Meureudu – Ratusan warga terdampak banjir di Kecamatan Meureudu, Kabupaten Pidie Jaya, hingga kini masih bertahan di Posko Tgk Chik Pante Geulima dan Gedung Olahraga KONI. Sudah tiga hari berada di pengungsian, kondisi para warga semakin memprihatinkan karena belum ada bantuan yang disalurkan oleh pemerintah daerah.
Di Posko Tgk Chik Pante Geulima, para pengungsi terlihat bertahan dengan perlengkapan seadanya. Anak-anak, perempuan, dan lansia duduk di halaman serta ruangan bangunan yang dijadikan penampungan sementara. Mereka membawa pakaian basah, kasur tipis, dan barang yang berhasil diselamatkan saat banjir melanda.

Sementara itu, Gedung KONI Pidie Jaya juga dipadati warga yang mencari tempat aman. Pengungsi menggelar tikar di lantai lapangan, menjemur pakaian basah di tiang gedung, dan membagi ruang seadanya untuk keluarga masing-masing. Suasana di dalam gedung tampak padat dan minim fasilitas.
Memasuki hari ketiga, para pengungsi mengaku belum menerima bantuan apa pun dari pemerintah. Mereka hanya mengandalkan barang bawaan sendiri serta bantuan spontan dari warga sekitar yang tergerak membantu. Kondisi ini membuat banyak pengungsi mulai kelelahan dan khawatir dengan kesehatan anak-anak serta lansia.
Seorang pengungsi mengungkapkan rasa kecewanya karena belum ada perhatian dari pemerintah. “Sudah tiga hari kami di sini. Belum ada bantuan apa pun dari pemerintah. Kami bertahan dengan apa yang ada,” ujarnya dengan nada lelah.

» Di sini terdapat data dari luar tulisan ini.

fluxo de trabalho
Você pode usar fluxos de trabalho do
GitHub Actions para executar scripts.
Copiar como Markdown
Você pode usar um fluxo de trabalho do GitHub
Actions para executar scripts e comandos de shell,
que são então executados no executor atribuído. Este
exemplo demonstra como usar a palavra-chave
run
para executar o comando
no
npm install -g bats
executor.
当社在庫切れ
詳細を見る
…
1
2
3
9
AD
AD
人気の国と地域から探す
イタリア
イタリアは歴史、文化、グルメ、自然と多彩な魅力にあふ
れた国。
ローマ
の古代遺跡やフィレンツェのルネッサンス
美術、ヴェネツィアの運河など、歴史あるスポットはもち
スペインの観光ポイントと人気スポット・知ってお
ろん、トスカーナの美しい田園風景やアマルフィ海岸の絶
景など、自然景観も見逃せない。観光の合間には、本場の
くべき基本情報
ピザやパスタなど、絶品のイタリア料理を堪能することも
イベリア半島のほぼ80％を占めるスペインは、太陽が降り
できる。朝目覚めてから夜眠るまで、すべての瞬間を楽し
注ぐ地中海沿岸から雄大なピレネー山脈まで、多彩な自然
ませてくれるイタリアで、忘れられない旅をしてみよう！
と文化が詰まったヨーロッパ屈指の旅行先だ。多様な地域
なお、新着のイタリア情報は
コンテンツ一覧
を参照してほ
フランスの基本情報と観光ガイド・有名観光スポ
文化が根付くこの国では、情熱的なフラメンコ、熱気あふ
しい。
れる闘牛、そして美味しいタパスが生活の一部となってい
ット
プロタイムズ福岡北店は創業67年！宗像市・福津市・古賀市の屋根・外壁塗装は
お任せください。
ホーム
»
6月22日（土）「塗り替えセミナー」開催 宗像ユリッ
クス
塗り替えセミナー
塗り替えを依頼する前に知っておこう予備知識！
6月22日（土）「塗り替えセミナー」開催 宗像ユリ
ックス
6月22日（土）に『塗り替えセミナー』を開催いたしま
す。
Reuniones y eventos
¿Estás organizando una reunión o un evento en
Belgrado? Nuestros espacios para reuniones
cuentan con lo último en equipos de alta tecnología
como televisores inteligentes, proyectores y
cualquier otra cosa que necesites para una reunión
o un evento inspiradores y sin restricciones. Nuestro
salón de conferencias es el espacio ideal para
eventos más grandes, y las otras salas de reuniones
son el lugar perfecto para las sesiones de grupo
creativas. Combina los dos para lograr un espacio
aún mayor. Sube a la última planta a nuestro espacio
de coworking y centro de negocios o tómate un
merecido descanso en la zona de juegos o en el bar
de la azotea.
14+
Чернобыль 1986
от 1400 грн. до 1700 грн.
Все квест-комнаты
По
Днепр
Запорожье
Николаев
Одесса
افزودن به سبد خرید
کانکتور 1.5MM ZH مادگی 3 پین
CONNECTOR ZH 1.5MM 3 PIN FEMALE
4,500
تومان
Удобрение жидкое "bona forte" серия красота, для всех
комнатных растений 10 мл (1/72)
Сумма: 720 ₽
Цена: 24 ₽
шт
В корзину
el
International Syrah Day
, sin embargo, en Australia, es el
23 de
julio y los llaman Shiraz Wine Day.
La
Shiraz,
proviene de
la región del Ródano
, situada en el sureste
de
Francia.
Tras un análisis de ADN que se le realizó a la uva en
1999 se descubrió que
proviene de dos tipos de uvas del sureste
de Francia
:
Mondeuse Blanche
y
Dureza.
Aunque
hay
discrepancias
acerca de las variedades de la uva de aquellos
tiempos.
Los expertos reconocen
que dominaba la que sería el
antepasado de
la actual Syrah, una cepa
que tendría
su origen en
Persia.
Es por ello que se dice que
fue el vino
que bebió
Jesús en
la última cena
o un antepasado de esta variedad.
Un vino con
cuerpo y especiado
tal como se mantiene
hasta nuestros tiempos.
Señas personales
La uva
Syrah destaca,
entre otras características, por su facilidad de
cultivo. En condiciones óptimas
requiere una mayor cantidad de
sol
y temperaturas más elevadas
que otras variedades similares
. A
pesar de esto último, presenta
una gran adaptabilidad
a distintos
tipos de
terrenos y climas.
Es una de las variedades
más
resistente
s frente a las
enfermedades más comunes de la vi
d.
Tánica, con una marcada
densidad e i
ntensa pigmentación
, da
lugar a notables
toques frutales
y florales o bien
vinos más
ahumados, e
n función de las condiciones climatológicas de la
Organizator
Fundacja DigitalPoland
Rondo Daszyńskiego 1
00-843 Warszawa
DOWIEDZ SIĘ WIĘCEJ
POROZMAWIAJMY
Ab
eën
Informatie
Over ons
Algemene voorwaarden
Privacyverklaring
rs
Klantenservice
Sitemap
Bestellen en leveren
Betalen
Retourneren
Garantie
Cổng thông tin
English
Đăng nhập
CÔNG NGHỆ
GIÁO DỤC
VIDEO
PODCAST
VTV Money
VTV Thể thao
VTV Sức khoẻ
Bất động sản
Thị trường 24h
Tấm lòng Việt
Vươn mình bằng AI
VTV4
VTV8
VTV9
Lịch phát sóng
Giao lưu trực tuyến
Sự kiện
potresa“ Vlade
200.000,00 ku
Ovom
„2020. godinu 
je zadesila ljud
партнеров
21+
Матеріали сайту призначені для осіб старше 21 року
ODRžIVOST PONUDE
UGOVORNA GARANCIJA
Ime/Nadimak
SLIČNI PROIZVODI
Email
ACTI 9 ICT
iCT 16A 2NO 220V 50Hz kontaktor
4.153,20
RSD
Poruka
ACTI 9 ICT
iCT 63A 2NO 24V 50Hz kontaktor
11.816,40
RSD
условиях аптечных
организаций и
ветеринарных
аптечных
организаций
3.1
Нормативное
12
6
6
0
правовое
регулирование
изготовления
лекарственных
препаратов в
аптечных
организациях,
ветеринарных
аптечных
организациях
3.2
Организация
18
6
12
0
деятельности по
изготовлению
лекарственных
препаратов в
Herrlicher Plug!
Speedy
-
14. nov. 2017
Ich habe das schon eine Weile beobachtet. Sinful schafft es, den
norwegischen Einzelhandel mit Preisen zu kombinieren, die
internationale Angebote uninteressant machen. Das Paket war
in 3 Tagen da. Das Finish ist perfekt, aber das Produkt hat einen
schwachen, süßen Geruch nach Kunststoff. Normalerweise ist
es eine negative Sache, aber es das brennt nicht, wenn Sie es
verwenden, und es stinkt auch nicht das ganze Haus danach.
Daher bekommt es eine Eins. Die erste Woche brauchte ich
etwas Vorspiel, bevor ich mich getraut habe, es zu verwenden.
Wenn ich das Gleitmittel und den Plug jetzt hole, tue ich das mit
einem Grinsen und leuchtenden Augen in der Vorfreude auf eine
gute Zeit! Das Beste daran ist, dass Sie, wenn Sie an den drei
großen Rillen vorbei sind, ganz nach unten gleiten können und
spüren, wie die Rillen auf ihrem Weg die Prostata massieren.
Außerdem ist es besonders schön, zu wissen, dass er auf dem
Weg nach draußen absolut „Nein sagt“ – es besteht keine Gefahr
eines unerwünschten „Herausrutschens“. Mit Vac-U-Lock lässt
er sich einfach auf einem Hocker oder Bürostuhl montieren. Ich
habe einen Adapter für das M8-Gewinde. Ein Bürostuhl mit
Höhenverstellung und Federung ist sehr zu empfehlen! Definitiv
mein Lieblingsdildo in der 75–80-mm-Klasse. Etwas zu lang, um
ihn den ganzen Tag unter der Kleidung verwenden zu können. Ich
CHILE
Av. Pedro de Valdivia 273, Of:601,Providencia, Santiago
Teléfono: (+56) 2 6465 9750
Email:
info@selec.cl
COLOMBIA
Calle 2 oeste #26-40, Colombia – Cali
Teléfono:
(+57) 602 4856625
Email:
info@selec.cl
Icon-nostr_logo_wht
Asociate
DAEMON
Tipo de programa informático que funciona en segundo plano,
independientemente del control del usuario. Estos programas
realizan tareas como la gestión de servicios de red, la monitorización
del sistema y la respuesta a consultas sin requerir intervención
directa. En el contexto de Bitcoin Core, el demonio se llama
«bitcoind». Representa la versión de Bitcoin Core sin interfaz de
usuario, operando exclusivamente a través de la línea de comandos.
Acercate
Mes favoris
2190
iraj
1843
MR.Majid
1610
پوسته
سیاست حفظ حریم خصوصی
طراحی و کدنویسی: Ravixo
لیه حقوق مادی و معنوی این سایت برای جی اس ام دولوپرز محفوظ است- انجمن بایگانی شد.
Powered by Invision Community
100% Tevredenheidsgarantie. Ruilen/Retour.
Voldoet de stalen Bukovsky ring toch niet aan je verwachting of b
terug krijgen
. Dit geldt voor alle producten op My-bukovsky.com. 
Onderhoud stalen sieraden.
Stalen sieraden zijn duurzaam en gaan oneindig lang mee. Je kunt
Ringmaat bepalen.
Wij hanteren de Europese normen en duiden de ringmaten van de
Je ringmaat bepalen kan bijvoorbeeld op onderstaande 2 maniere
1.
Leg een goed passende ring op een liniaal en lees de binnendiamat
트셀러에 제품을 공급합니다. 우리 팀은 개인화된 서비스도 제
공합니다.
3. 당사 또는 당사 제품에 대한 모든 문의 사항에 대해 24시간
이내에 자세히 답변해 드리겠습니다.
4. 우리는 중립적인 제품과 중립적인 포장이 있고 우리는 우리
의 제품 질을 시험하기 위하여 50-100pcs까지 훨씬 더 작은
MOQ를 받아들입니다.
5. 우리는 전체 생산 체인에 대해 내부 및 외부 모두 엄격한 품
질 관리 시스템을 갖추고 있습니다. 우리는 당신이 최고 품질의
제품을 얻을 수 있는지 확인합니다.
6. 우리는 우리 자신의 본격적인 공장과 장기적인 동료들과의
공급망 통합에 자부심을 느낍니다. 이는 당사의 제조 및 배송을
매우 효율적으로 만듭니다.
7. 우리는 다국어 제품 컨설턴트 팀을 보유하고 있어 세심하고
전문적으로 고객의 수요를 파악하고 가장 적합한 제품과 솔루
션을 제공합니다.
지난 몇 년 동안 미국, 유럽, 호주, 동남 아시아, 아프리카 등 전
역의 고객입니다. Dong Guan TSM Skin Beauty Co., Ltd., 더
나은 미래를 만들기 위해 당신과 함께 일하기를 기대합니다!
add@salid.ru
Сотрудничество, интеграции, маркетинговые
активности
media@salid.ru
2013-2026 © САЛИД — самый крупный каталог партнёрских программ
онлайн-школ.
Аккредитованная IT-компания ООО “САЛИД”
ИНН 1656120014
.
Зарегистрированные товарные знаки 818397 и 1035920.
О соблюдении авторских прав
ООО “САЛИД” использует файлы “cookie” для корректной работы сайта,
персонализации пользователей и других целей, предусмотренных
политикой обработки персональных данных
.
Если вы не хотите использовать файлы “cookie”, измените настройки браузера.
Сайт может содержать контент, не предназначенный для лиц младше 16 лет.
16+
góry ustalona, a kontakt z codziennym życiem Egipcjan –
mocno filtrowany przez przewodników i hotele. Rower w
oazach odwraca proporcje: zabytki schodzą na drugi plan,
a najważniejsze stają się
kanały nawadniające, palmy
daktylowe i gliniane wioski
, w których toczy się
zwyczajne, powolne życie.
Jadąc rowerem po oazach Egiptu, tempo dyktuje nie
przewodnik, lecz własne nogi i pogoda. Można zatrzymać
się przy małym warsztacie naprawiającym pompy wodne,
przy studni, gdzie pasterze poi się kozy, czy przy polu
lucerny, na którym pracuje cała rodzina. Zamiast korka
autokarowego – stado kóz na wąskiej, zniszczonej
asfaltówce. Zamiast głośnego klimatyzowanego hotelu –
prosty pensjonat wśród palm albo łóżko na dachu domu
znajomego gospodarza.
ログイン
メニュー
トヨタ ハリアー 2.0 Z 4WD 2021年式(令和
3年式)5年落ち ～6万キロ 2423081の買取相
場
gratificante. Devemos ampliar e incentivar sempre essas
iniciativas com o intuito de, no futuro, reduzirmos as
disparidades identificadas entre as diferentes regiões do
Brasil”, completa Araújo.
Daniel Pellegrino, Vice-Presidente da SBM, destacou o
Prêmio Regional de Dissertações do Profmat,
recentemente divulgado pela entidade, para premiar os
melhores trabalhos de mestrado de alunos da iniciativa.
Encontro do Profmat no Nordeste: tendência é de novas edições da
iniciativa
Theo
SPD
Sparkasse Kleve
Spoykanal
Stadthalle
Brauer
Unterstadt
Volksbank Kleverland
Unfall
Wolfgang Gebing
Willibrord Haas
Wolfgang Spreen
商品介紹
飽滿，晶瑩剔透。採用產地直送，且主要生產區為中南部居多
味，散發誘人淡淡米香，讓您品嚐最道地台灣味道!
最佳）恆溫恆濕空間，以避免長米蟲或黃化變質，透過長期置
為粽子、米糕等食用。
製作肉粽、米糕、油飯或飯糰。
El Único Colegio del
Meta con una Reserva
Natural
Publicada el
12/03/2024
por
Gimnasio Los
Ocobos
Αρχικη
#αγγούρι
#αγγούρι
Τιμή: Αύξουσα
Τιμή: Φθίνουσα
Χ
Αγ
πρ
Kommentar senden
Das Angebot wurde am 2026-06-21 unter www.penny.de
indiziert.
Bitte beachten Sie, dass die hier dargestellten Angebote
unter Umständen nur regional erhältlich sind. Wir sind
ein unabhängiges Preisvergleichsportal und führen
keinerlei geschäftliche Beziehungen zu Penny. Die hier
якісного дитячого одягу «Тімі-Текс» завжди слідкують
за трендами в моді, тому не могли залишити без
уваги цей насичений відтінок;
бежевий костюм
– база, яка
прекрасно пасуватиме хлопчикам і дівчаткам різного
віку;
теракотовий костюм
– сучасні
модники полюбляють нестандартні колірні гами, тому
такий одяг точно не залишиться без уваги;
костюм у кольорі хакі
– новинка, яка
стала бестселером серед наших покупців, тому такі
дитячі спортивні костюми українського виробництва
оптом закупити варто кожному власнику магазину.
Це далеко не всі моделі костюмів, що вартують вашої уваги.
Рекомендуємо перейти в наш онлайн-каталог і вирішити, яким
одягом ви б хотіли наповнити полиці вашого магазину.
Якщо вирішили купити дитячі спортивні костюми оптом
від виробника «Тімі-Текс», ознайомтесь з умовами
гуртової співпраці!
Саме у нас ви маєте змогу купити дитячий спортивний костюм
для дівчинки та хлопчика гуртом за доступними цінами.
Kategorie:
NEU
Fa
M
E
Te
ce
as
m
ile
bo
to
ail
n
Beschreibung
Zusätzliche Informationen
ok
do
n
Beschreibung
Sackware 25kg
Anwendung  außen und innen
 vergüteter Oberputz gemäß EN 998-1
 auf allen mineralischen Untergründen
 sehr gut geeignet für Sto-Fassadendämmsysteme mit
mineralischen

Para warga di posko pengungsian saat ini membutuhkan berbagai kebutuhan mendesak, mulai dari makanan siap saji, selimut, pakaian kering, perlengkapan bayi, hingga layanan kesehatan. Minimnya logistik membuat sebagian pengungsi terpaksa tidur beralas tikar tipis di lantai yang lembab.
Hingga berita ini diterbitkan, pemerintah Kabupaten Pidie Jaya belum memberikan keterangan resmi terkait penyaluran bantuan bagi para pengungsi banjir di Meureudu. Warga berharap perhatian segera diberikan agar kondisi di posko tidak semakin memburuk.